The detection window $\Delta t$ is dominated by thread-scheduling and VAD scan time (on the order of milliseconds), substantially outperforming tools relying on periodic polling (e.g., PE-sieve, with a 0.5–1 s gap) (Juneja, 5 Aug 2025). This architecture closes the window during which an adversary can restore or clean up injected code prior to detection—a critical requirement in contemporary anti-cheat.

5. Heuristic Detection and Anomaly Scoring

Detection logic is formalized as weighted heuristic predicates $H_k(e)$ applied to memory regions:

• $H_1:$ Private region with executable permissions
• $H_2:$ Image region with hash mismatch to baseline
• $H_3:$ Change in protection toggling PAGE_EXECUTE
• $H_4:$ New region overlapping known module’s .text section
• $H_5:$ PE header region zeroed with executable permission

Scores are assigned by $S(e) = \sum_k w_k\cdot 1_{H_k(e)=true}$, triggering full dump and investigation for $S(e)\geq S_{thresh}$, where $w_k$ are adjusted via ROC analysis for optimal tradeoff between sensitivity and false alarm rate (Juneja, 5 Aug 2025).

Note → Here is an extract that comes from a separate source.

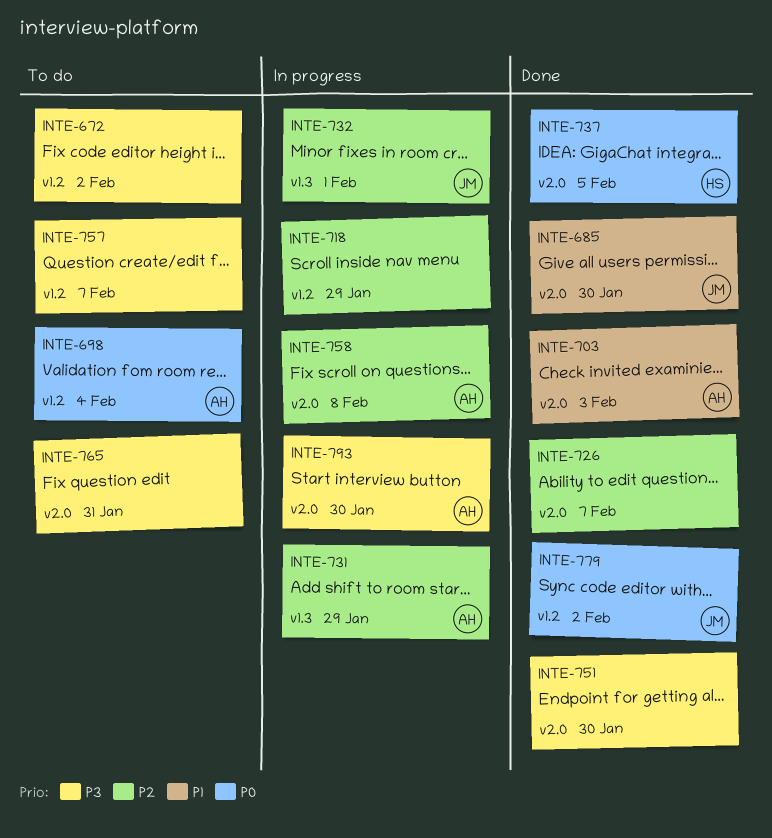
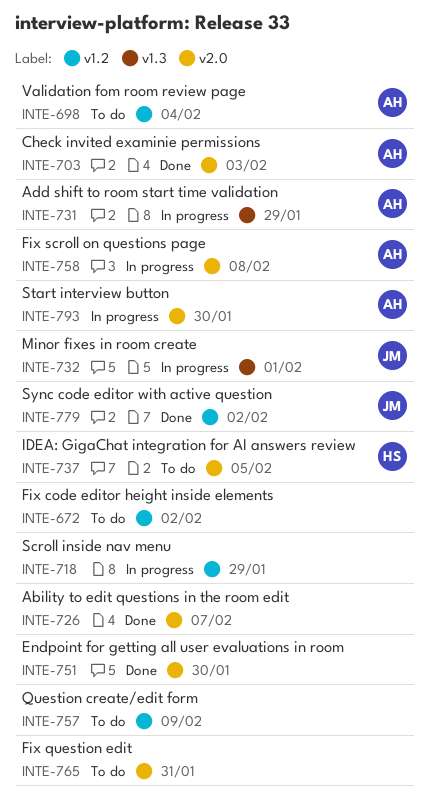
INTE-685: present -> none
INTE-737, status: Done -> To do
INTE-757, due: Feb 7 -> Feb 9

6. Performance Metrics and Benchmark Comparisons

Resource efficiency is a critical facet:

• CPU overhead:

$O_{CPU} \approx C_1 N + C_2 (S/B)$ scans/sec, where $C_1, C_2$ are kernel callback and page-hash costs.

• Memory overhead:

$$O_{mem} \approx N\cdot (1\text{ KB} + (S/\text{region\_size})\cdot 32\text{ B})$$.

• Detection latency:

$$L_{det} \approx t_{hook} + t_{scan} + t_{hash} \approx 1 \text{ ms} + (S/B) \cdot (\text{hash\_per\_page}) + \text{merge overhead}$$.

Sample benchmark on Windows 11 / 8 GB RAM for a 200 MB process showed:

• Idle CPU: 0.05%
• Active scan CPU: 0.5%
• Detection latency: 3–5 ms post-thread creation
• Memory overhead: ~6 MB per large process (includes export snapshot)

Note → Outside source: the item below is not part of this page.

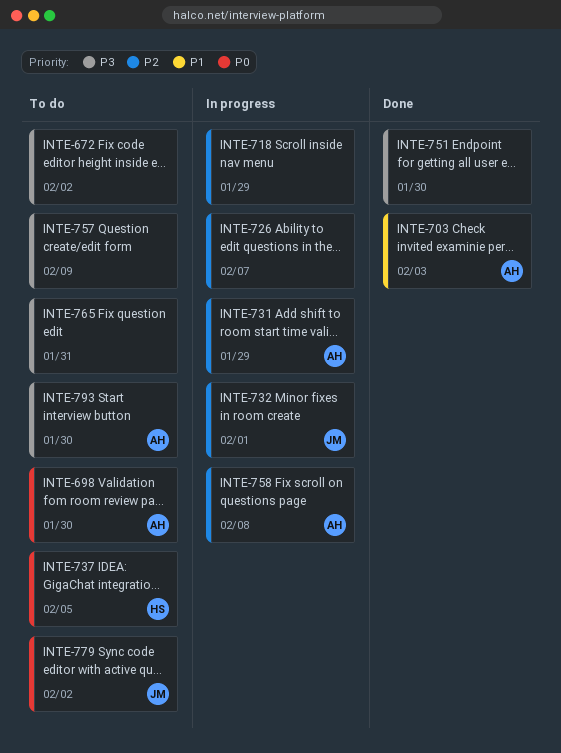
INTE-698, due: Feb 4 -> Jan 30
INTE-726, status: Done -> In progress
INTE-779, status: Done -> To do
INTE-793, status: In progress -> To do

In contrast, PE-sieve lacks real-time thread hooks, resulting in a wider TOCTOU window (0.5–1 s) and higher peak CPU (>2%) (Juneja, 5 Aug 2025).

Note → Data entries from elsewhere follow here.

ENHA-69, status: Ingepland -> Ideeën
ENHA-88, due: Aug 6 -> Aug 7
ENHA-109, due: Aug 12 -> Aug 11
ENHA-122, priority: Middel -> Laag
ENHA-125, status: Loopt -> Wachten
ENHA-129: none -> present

7. Implementation Considerations and Domain-Specific Adaptation

FAC-INT is implemented as a KMDF (Kernel-Mode Driver Framework) driver, leveraging C++ RAII for resource safety, with explicit support for export-based region resolution and robust synchronization via spinlocks and kernel events. The architecture supports bounded resource utilization suitable for gaming environments, and is extensible via IOCTL-driven control pathways. The application of RX-INT methodology to anti-cheat explicitly addresses fileless threats and memory attacks increasingly prevalent in competitive gaming, providing a tangible advantage over user-mode and poll-based detection regimes (Juneja, 5 Aug 2025).